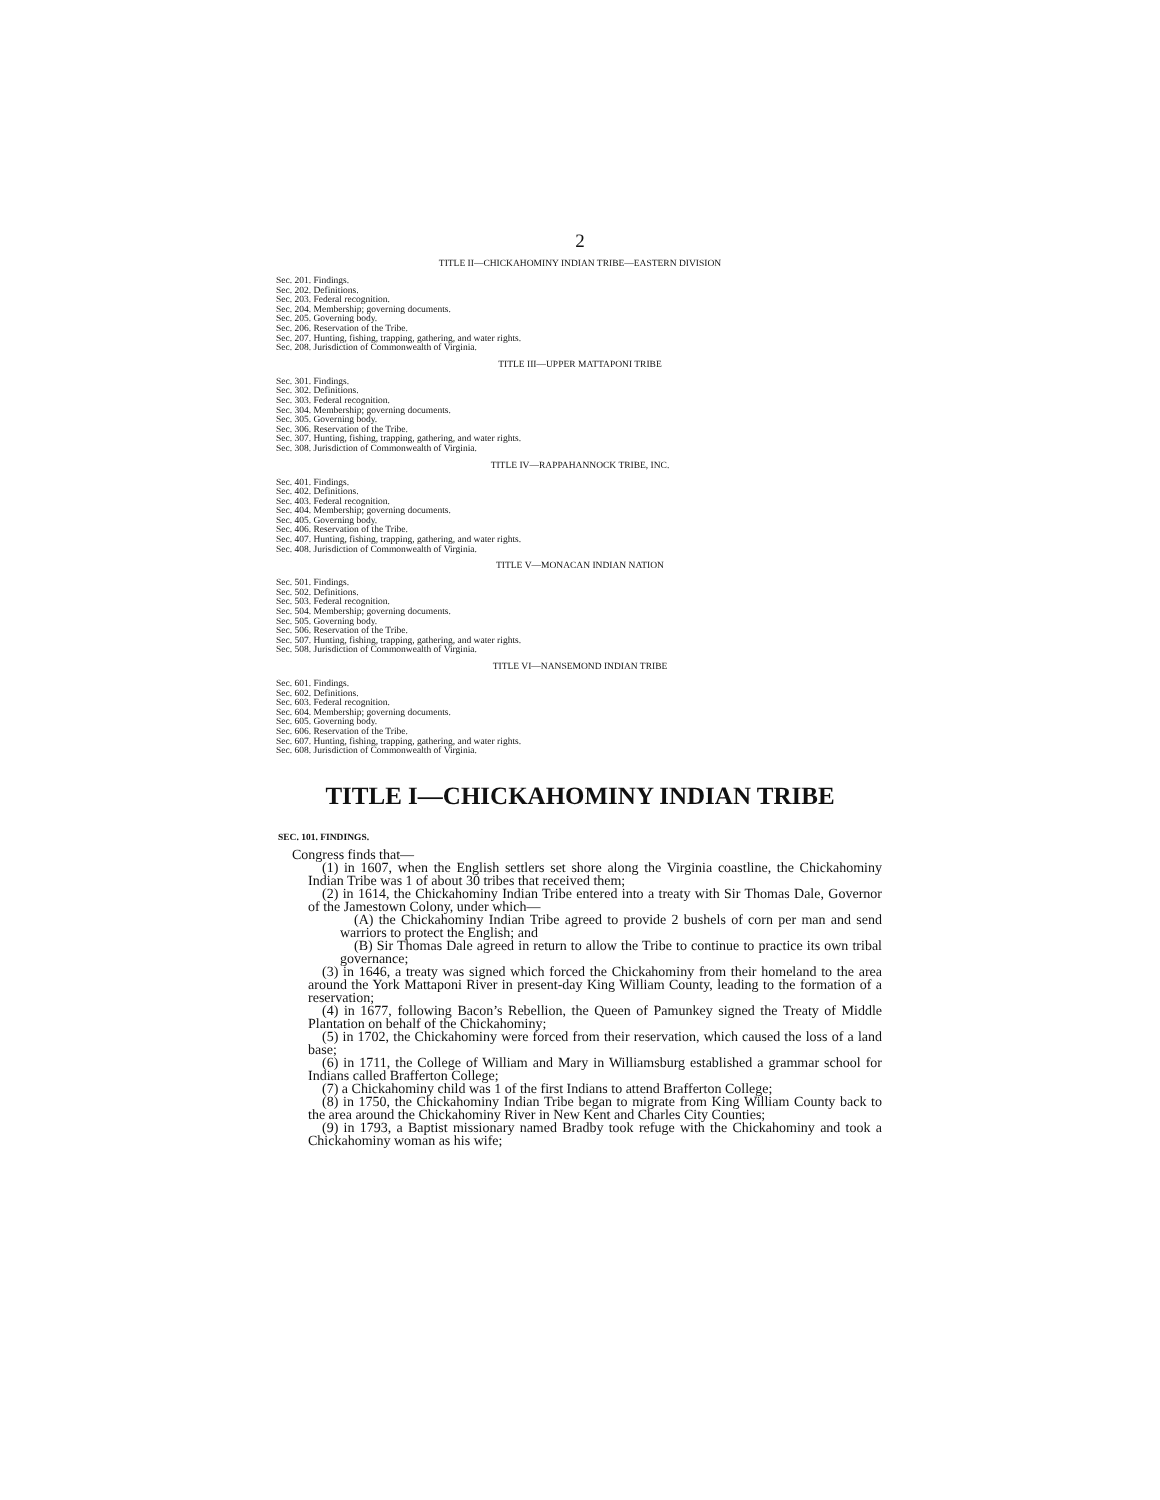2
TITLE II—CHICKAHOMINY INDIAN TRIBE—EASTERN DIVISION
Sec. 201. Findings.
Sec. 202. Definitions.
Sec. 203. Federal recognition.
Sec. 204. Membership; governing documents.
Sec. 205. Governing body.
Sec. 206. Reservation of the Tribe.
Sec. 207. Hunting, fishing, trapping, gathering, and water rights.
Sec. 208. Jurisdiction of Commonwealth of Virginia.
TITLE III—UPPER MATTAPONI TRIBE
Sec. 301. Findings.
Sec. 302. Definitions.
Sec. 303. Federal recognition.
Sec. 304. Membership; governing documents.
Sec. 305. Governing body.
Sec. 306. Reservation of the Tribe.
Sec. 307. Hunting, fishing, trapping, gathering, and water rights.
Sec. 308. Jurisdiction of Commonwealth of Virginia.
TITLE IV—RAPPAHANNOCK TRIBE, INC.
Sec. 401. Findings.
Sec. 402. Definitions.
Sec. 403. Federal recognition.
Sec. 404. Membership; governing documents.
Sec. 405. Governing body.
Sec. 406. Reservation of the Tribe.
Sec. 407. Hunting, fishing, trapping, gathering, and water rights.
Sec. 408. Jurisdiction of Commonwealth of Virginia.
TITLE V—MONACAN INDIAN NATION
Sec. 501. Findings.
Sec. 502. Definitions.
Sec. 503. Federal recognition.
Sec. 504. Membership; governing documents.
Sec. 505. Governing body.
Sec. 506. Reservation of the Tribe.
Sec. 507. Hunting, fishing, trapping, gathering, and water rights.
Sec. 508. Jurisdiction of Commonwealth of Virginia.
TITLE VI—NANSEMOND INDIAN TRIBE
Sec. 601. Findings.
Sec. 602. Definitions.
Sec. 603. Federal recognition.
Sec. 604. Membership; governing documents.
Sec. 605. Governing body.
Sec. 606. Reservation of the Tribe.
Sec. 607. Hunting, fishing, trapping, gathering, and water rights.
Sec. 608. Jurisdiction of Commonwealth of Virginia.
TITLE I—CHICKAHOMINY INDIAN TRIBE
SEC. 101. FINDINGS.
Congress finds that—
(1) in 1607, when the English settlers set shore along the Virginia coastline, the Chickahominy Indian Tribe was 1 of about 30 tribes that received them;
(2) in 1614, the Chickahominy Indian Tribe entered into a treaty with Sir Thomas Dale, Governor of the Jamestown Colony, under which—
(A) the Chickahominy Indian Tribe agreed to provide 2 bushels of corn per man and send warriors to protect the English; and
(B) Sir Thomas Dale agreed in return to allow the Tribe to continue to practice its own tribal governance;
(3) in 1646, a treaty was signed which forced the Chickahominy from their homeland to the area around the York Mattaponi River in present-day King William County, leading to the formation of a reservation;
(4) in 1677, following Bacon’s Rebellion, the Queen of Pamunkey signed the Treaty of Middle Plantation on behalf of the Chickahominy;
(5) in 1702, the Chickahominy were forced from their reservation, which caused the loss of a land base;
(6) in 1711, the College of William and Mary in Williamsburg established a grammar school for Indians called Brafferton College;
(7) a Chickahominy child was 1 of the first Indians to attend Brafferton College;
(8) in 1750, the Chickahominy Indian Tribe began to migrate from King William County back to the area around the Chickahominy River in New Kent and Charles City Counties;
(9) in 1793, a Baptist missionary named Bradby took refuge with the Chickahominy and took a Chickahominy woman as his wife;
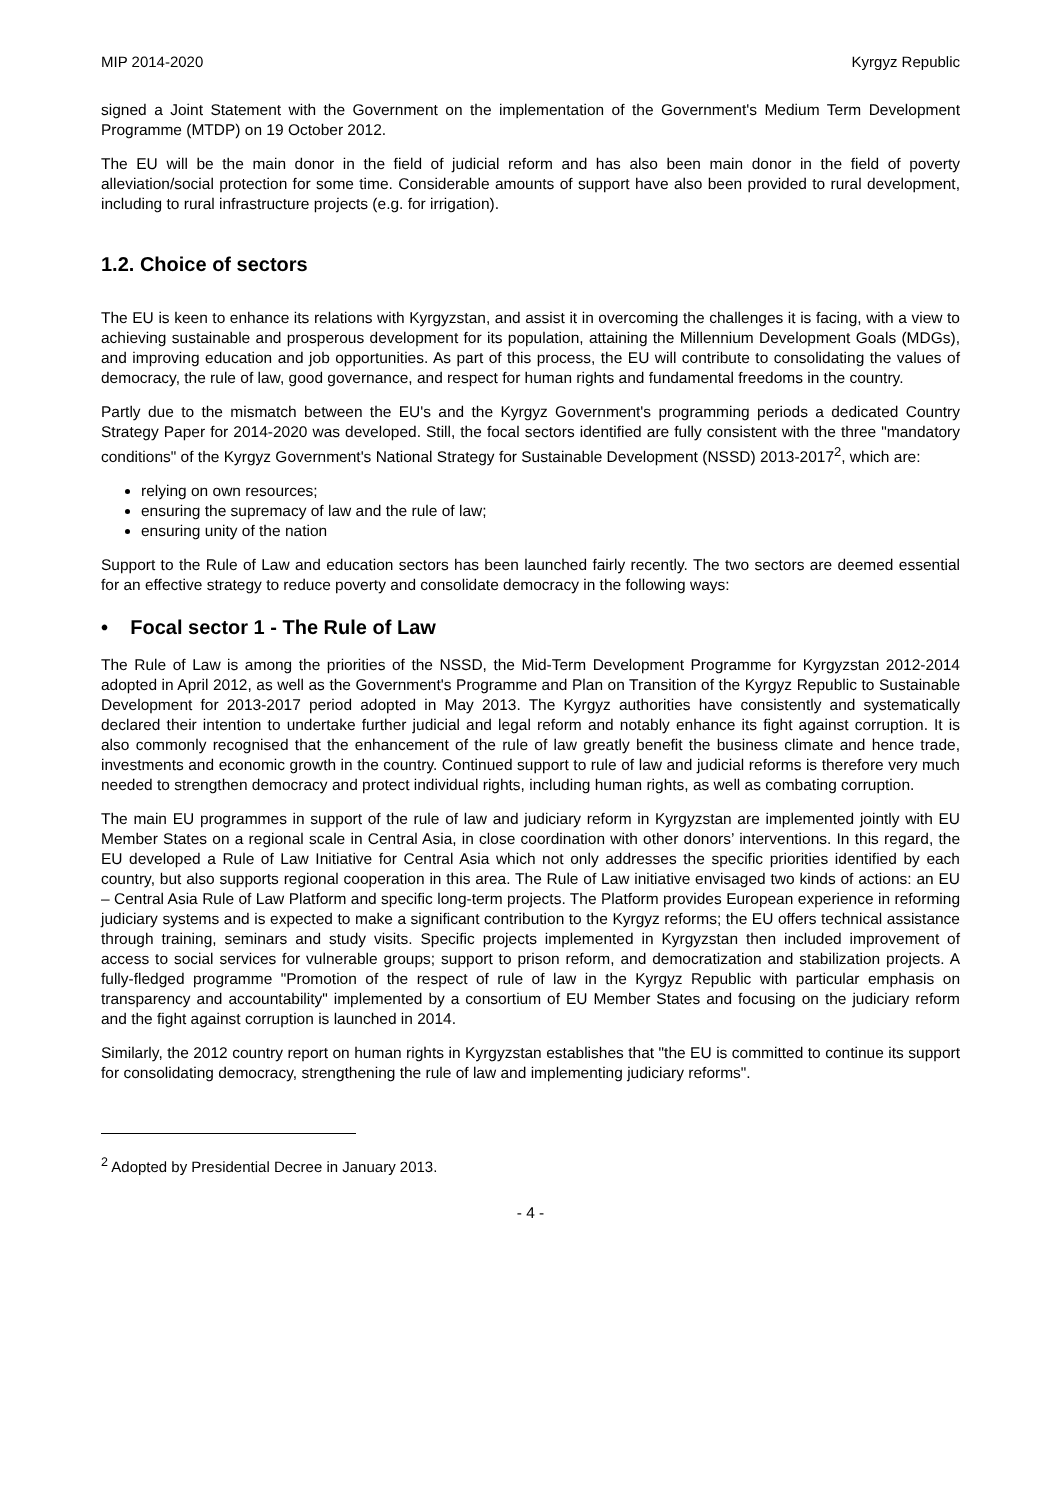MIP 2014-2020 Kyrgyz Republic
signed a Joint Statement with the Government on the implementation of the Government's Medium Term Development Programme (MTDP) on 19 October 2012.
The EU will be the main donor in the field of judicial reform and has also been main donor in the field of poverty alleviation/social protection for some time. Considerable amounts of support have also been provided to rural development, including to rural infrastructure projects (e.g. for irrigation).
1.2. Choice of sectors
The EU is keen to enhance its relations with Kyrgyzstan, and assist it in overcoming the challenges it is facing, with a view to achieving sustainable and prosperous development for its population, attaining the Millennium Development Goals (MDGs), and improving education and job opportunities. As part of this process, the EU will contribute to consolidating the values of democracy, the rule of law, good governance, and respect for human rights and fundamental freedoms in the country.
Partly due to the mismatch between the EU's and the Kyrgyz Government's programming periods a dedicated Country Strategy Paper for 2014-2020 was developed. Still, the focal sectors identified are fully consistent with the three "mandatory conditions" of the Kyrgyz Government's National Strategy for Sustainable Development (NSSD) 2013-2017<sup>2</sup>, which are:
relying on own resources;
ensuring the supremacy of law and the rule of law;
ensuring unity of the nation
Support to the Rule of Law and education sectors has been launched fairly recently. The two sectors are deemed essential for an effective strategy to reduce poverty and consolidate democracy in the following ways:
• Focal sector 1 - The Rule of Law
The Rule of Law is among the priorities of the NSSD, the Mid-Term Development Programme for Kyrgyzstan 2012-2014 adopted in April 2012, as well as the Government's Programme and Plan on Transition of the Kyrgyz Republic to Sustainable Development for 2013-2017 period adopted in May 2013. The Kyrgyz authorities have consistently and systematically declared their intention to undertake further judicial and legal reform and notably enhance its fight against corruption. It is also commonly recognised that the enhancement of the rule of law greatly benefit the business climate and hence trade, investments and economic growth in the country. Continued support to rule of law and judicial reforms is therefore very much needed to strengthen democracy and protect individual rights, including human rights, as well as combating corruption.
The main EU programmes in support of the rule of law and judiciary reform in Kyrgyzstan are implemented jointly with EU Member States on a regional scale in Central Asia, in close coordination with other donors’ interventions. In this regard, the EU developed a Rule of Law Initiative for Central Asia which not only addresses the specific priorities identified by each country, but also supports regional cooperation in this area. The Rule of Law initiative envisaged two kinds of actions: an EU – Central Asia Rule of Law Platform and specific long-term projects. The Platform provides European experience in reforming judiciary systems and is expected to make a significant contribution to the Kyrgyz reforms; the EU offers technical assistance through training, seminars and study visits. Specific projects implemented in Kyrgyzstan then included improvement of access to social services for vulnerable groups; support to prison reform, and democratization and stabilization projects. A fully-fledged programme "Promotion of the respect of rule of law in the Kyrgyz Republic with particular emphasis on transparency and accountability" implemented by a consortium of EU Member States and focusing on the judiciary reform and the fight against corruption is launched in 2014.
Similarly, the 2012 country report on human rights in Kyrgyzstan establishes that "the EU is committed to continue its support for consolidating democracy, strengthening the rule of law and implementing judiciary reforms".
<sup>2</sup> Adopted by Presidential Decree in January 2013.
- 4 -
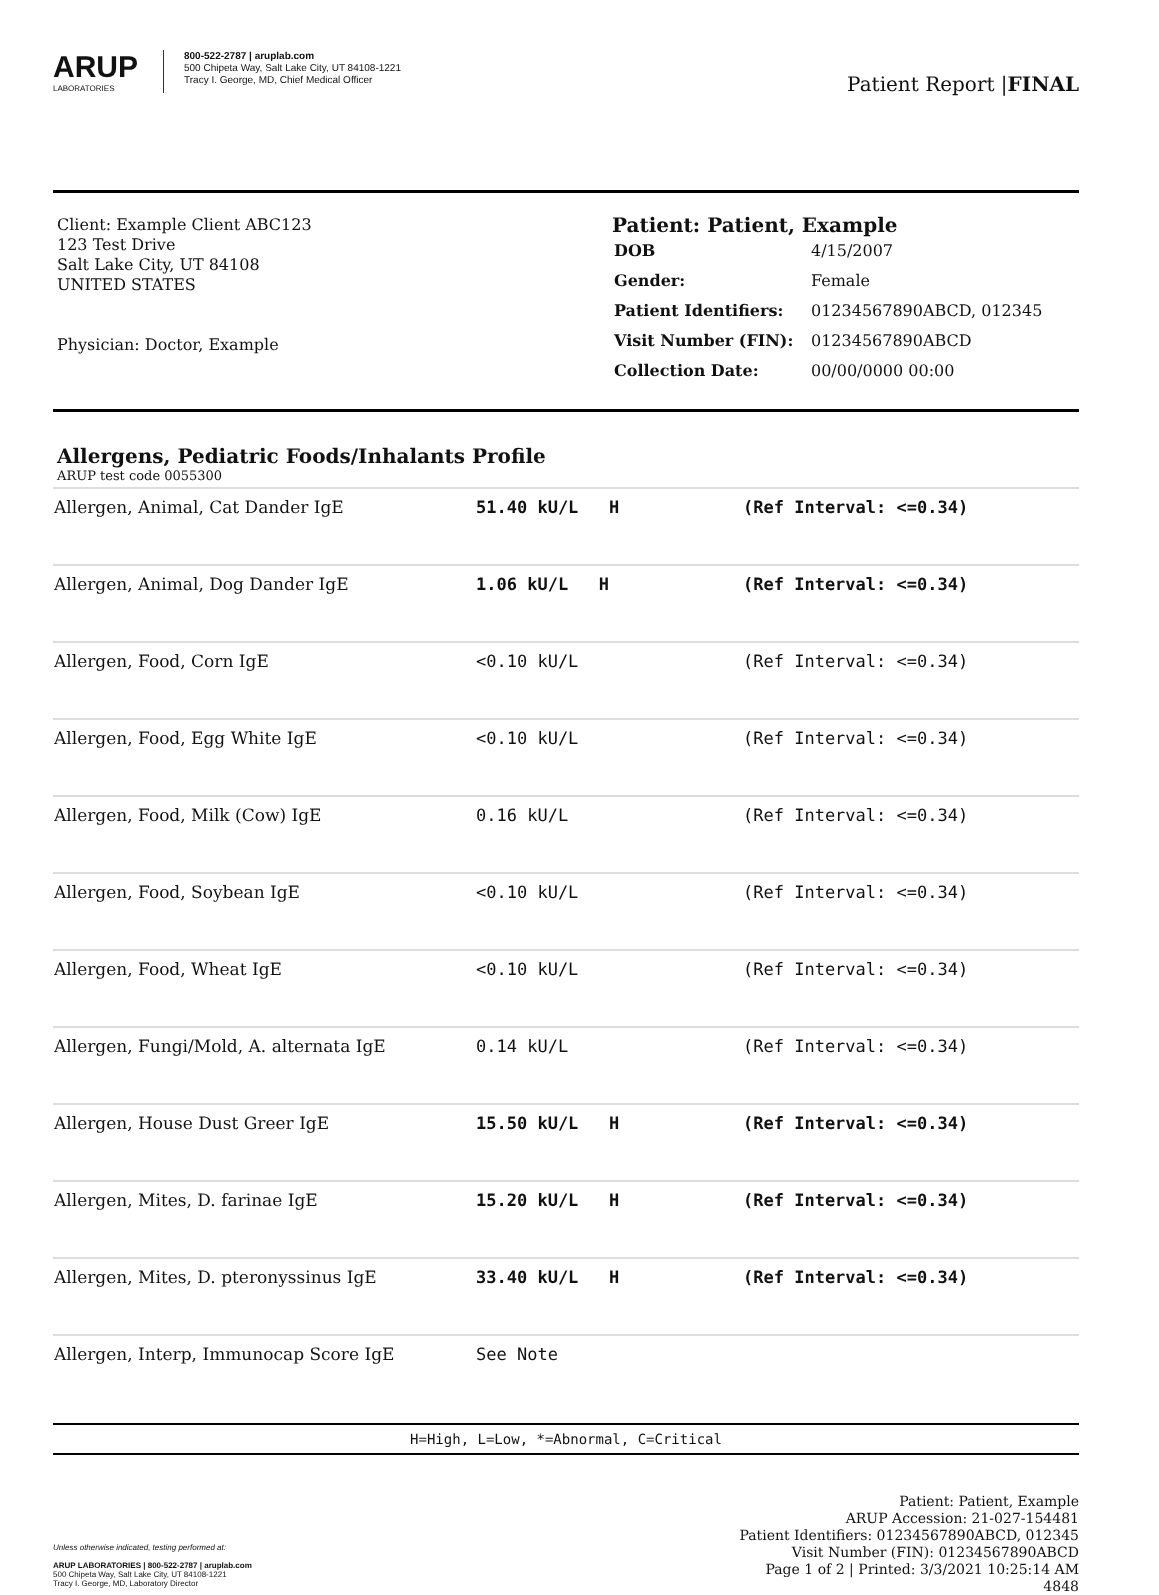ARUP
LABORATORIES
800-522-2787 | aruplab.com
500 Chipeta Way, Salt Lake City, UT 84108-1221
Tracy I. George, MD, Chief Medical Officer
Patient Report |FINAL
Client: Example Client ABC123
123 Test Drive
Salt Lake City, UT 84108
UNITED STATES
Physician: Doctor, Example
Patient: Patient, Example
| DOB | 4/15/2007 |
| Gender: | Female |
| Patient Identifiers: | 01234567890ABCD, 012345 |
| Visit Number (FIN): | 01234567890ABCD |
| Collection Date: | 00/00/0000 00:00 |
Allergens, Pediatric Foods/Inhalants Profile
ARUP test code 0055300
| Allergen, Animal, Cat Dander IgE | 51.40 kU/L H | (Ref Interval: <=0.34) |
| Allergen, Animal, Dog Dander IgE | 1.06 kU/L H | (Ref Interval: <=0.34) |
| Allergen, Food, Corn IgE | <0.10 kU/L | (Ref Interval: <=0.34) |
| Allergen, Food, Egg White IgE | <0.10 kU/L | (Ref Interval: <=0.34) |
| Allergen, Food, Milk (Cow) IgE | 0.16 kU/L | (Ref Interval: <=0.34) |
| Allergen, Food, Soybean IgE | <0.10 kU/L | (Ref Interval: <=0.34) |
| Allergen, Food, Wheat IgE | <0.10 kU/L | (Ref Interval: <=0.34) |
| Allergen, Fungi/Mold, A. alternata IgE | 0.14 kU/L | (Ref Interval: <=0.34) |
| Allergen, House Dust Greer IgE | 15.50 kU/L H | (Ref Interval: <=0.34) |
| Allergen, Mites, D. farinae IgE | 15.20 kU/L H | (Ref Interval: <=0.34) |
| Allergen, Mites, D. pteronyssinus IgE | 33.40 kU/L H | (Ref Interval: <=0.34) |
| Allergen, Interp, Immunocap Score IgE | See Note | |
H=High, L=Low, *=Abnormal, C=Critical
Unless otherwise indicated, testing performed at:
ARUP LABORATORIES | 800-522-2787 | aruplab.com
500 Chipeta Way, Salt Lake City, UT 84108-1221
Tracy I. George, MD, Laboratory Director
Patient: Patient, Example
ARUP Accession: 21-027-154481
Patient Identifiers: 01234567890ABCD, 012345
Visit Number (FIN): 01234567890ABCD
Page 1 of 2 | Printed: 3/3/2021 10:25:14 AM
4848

:: DIRECTIONS ::
Could you output the lines above, exactly as written, from the one containing "Unless otherwise indicated, testing" through the last, with both ends included and no others?

:: PROBLEM SOLUTION ::
Unless otherwise indicated, testing performed at:
ARUP LABORATORIES | 800-522-2787 | aruplab.com
500 Chipeta Way, Salt Lake City, UT 84108-1221
Tracy I. George, MD, Laboratory Director
Patient: Patient, Example
ARUP Accession: 21-027-154481
Patient Identifiers: 01234567890ABCD, 012345
Visit Number (FIN): 01234567890ABCD
Page 1 of 2 | Printed: 3/3/2021 10:25:14 AM
4848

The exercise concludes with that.